Minerva has a total of 75 GPU nodes. Please check below for more information.
- 12 Intel nodes each with 32 cores, 384GiB RAM, and 4 NVIDIA V100 GPU cards with 16GB memory on each card (see more)
- 8 Intel nodes each with 48 cores, 384GiB RAM, and 4 NVIDIA A100 GPU cards with 40GB memory on each card (see more)
- 2 Intel nodes each with 64 cores, 2TiB RAM, and 4 NVIDIA A100 GPU cards with 80GB memory on each card each with NVLINK connectivity
- 49 nodes in total, including 47 nodes with Intel Xeon Platinum 8568Y+ processors (96 cores, 1.5 TB RAM per node) and 4 NVIDIA H100 GPUs (80 GB each) connected via SXM5 with NVLink, as well as 2 nodes with Intel Xeon Platinum 8358 processors (32 cores, 512 GB RAM per node) and 4 NVIDIA H100 GPUs (80 GB each) connected via PCIe. The 2 additional nodes also feature 3.84 TB NVMe SSD storage (3.5 TB usable) (see more)

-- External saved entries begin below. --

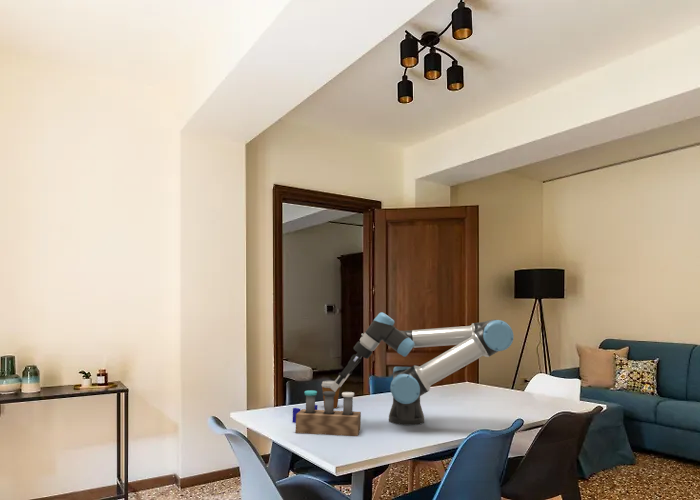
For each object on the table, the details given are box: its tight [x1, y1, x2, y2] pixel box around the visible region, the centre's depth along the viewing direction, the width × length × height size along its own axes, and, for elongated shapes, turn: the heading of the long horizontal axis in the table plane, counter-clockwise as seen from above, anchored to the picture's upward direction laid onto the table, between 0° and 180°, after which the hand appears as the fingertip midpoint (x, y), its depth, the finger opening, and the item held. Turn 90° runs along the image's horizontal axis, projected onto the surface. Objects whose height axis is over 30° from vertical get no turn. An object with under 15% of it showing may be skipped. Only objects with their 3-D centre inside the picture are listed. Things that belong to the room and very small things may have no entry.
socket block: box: [295, 408, 362, 437], centre depth 204 cm, size 24×10×7 cm, turn 82°
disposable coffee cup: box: [321, 380, 341, 409], centre depth 250 cm, size 10×10×12 cm
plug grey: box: [341, 391, 355, 415], centre depth 203 cm, size 5×5×9 cm
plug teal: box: [304, 389, 318, 414], centre depth 206 cm, size 5×5×9 cm
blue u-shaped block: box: [292, 404, 318, 424], centre depth 221 cm, size 12×4×6 cm, turn 141°
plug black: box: [322, 391, 335, 414], centre depth 205 cm, size 5×5×9 cm
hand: (335, 387), depth 215 cm, fingers open, 13 cm apart
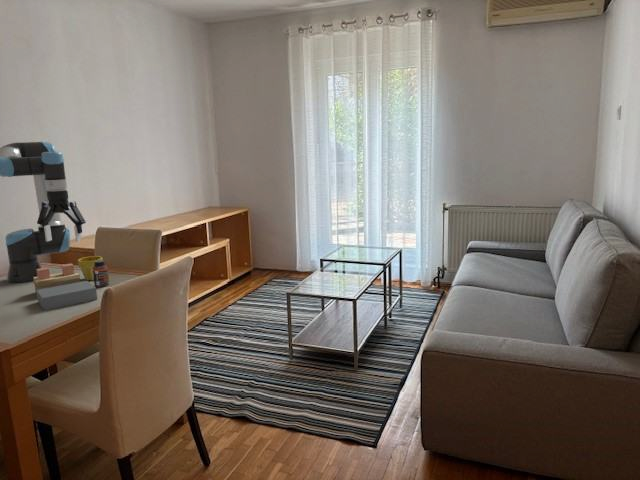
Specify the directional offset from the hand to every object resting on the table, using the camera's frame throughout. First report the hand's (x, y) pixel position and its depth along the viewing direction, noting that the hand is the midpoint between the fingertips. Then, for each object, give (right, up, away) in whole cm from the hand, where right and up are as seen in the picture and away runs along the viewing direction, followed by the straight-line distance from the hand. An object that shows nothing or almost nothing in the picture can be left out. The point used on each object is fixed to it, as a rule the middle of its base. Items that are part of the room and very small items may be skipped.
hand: (63, 241), depth 198 cm
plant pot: (-1, -18, +27) cm, 32 cm away
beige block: (-7, -22, +8) cm, 24 cm away
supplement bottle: (+9, -20, +15) cm, 27 cm away
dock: (+5, -24, -5) cm, 25 cm away
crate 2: (-3, -14, +10) cm, 18 cm away
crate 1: (-11, -16, +4) cm, 20 cm away
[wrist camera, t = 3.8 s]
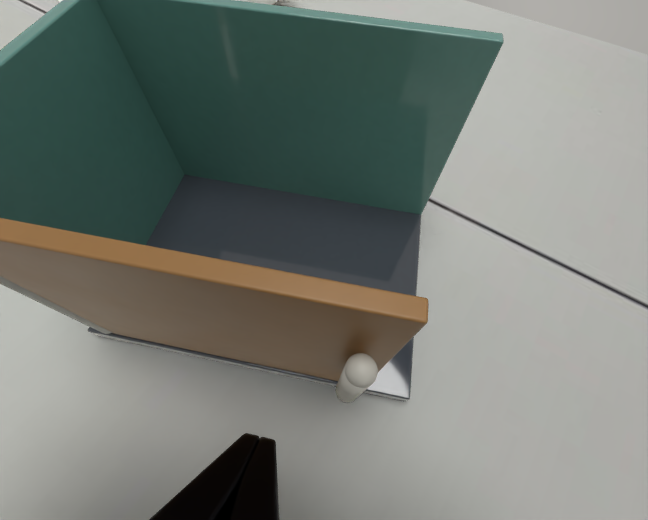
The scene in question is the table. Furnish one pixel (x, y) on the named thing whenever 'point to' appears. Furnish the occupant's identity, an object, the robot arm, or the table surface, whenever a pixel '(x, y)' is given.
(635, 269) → the table surface
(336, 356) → the brown hinged door
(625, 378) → the table surface
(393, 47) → the shower stall
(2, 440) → the table surface
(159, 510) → the robot arm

- 4 nodes, each with AMD Genoa 9334 processors (64 cores, 1.5 TB RAM per node) and equipped with 8 NVIDIA L40S GPUs per node, totaling 32 L40S GPUs across 4 nodes. Each processor operates at 2.7 GHz (see more)
Requesting GPU Resources
The GPU nodes must be accessed by way of the LSF job queue. There are nodes on the interactive, gpu
and gpuexpress
queues.
To request GPU resources, use the -gpu
option of the bsub command. At a minimum, the number of GPU cards requested per node must be specified using the num=
sub-option. The requested GPU model should be specified by using an LSF resource request via the -R
option.
bsub -gpu num=2 -R a100
Full details of the -gpu
option can be obtained here.
By default, GPU resource requests are exclusive_process.
The available GPU models and corresponding resource specifications are:
-R | GPU MODEL |
---|---|
v100 | TeslaV100_PCIE_16GB |
a100 | NVIDIAA100_PCIE_40GB |
a10080g | NVIDIAA100_SXM4_80GB |
h10080g | NVIDIAH100_PCIE_80GB |
h100nvl | NVIDIAH100_SXM5_80GB |
l40s | NVIDIAL40S_PCIE_48GB |
-gpu gmodel=
option does not always work. The recommended way to specify the GPU model is via the -R option.
Also, CUDA 11.8 or higher is needed to utilize the h100 GPU devices.
Note that GPU resource allocation is per node. Suppose your LSF options call for multiple CPUs ( e.g., bsub -n 4 …
). If LSF can’t satisfy all 4 CPUs on one node, it may split the job across multiple nodes (e.g., 2 CPUs on Node A, 2 on Node B). When you also request GPUs like -gpu "num=1"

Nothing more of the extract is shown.